Rumours persist. Particularly those relating to David de Gea. The Spaniard wants to return to Spain. And, of course, Real Madrid is an enticing prospect for any player, the club with history and romance and still on for the first defence of the UEFA Champions League since the change in format from the European Cup.

De Gea is the second best goalkeeper in the world, most would agree, and many would suggest he is the best. Perhaps a reason he is not considered on Manuel Neuer’s level is that he isn’t competing with the elite trophies. While Neuer is facing Barcelona and Real Madrid in the UEFA Champions League, de Gea is facing Zorya Luhansk and Anderlecht or Fenerbahce in the UEFA Europa League.

De Gea has his reasons to leave

For a world-class player, de Gea is not currently on a world-class stage.

Some Manchester United fans have been surprisingly blasé about de Gea’s importance to the club, though. There is no purchasable goalkeeper of equal quality in the world. There are only two goalkeepers at de Gea’s level; Neuer and Chelsea’s Thibaut Courtois. Neuer is an immovable presence at Bayern Munich, a club who sell when they want to sell. Courtois will not be sold by Roman Abramovich, particularly not to Man United and José Mourinho. So neither will be sold by their respective clubs.

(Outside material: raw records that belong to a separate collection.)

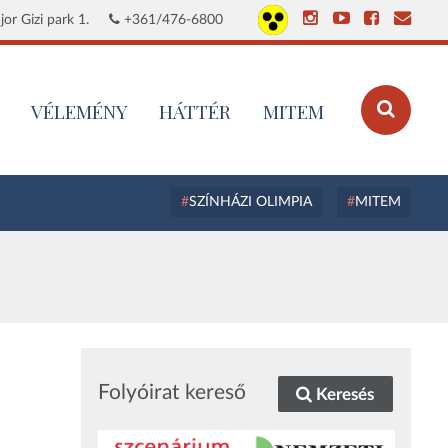
or Gizi park 1.
+361/476-6800
VÉLEMÉNY
HÁTTÉR
MITEM
SZÍNHÁZI OLIMPIA
MITEM
Folyóirat kereső
Keresés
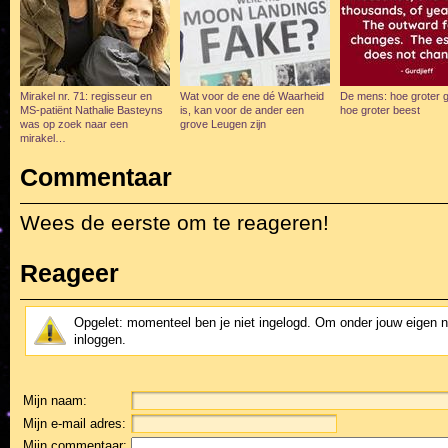
Mirakel nr. 71: regisseur en
Wat voor de ene dé Waarheid
De mens: hoe groter g
MS-patiënt Nathalie Basteyns
is, kan voor de ander een
hoe groter beest
was op zoek naar een
grove Leugen zijn
mirakel…
Commentaar
Wees de eerste om te reageren!
Reageer
Opgelet: momenteel ben je niet ingelogd. Om onder jouw eigen 
inloggen.
Mijn naam:
Mijn e-mail adres:
Mijn commentaar:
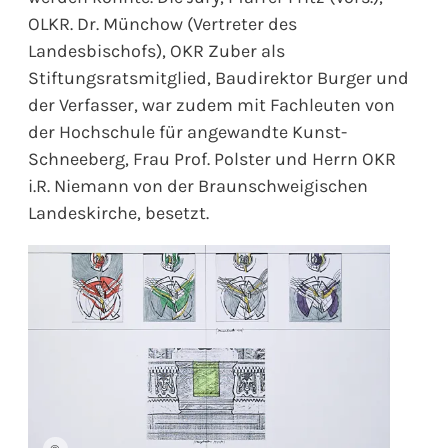
OLKR. Dr. Münchow (Vertreter des
Landesbischofs), OKR Zuber als
Stiftungsratsmitglied, Baudirektor Burger und
der Verfasser, war zudem mit Fachleuten von
der Hochschule für angewandte Kunst-
Schneeberg, Frau Prof. Polster und Herrn OKR
i.R. Niemann von der Braunschweigischen
Landeskirche, besetzt.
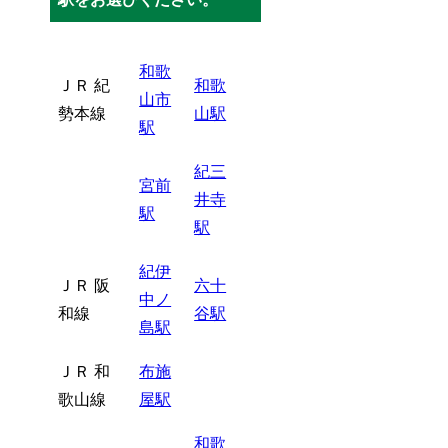
和歌
ＪＲ 紀
和歌
山市
勢本線
山駅
駅
紀三
宮前
井寺
駅
駅
紀伊
ＪＲ 阪
六十
中ノ
和線
谷駅
島駅
ＪＲ 和
布施
歌山線
屋駅
和歌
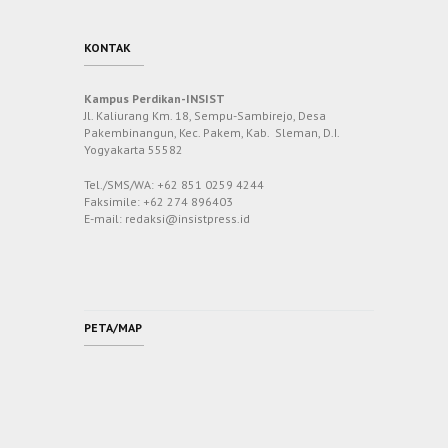
KONTAK
Kampus Perdikan-INSIST
Jl. Kaliurang Km. 18, Sempu-Sambirejo, Desa
Pakembinangun, Kec. Pakem, Kab. Sleman, D.I.
Yogyakarta 55582
Tel./SMS/WA: +62 851 0259 4244
Faksimile: +62 274 896403
E-mail: redaksi@insistpress.id
PETA/MAP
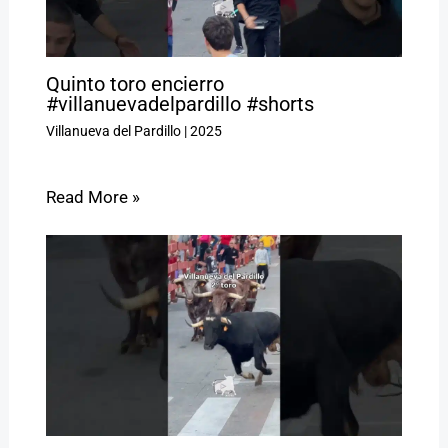
Quinto toro encierro
#villanuevadelpardillo #shorts
Villanueva del Pardillo
|
2025
Read More »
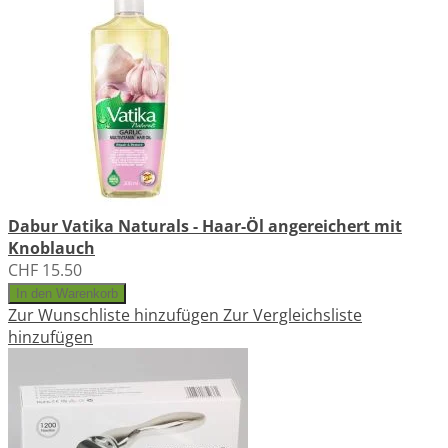
Dabur Vatika Naturals - Haar-Öl angereichert mit
Knoblauch
CHF 15.50
In den Warenkorb
Zur Wunschliste hinzufügen
Zur Vergleichsliste
hinzufügen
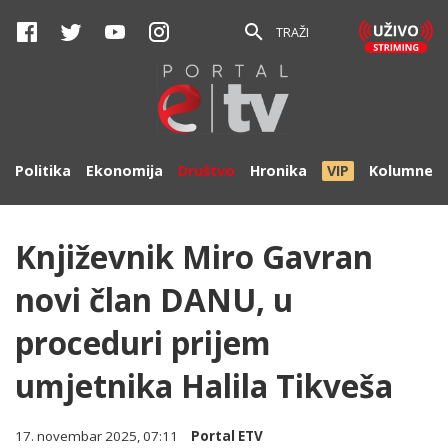
TRAŽI
Politika
Ekonomija
Društvo
Hronika
VIP
Kolumne
Književnik Miro Gavran
novi član DANU, u
proceduri prijem
umjetnika Halila Tikveša
17. novembar 2025, 07:11
Portal ETV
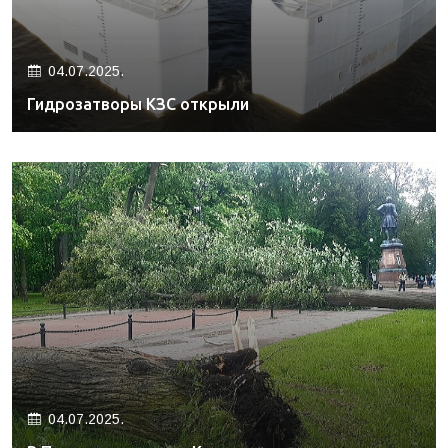
04.07.2025.
Гидрозатворы КЗС открыли
04.07.2025.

The options, therefore, are limited. Any goalkeeper is a downgrade on de Gea. €75m has been a figure thrown about in recent weeks while Toni Kroos and Alvaro Morata’s names have been mentioned as key to the deal in Marca on Friday morning.

Spaniard is worth far more than Pogba

Neither money nor either of those two players are worth David de Gea, even the two together. United have no worries about money, none. They have more financial muscle than Real Madrid, even. They are football’s richest club with a CEO proud to show off their huge transfer kitty in Ed Woodward.

Aside from simply being a world-class goalkeeper who is only matched by two or three others in football, de Gea has taken time to mould into that quality of goalkeeper by three goalkeeping coaches at Old Trafford. There were two years of inconsistency, flapping at corners, mistakes, a stick-thin body. The bulky presence of de Gea is irreplaceable at United.

A new goalkeeper would have to do the same, assuming United don’t pay horrendously over the odds for a Premier League player like Tottenham’s Hugo Lloris. De Gea has never had injury problems, or attitude problems for that matter.

The only problem he has is the consistent allure of a return to family, friends and his home city with Real Madrid. De Gea is worth more than any player in United’s side. Good goalkeepers are far rarer than a world-class midfielder like Paul Pogba or a world-class centre-forward. It will be a disaster for United if the de Gea saga finally ends and he leaves to Real Madrid.

There won’t be any furore towards de Gea for his choice. United fans can understand his sentiments. But it cannot be allowed to happen, even for €75m, even for two world-class outfielders in return.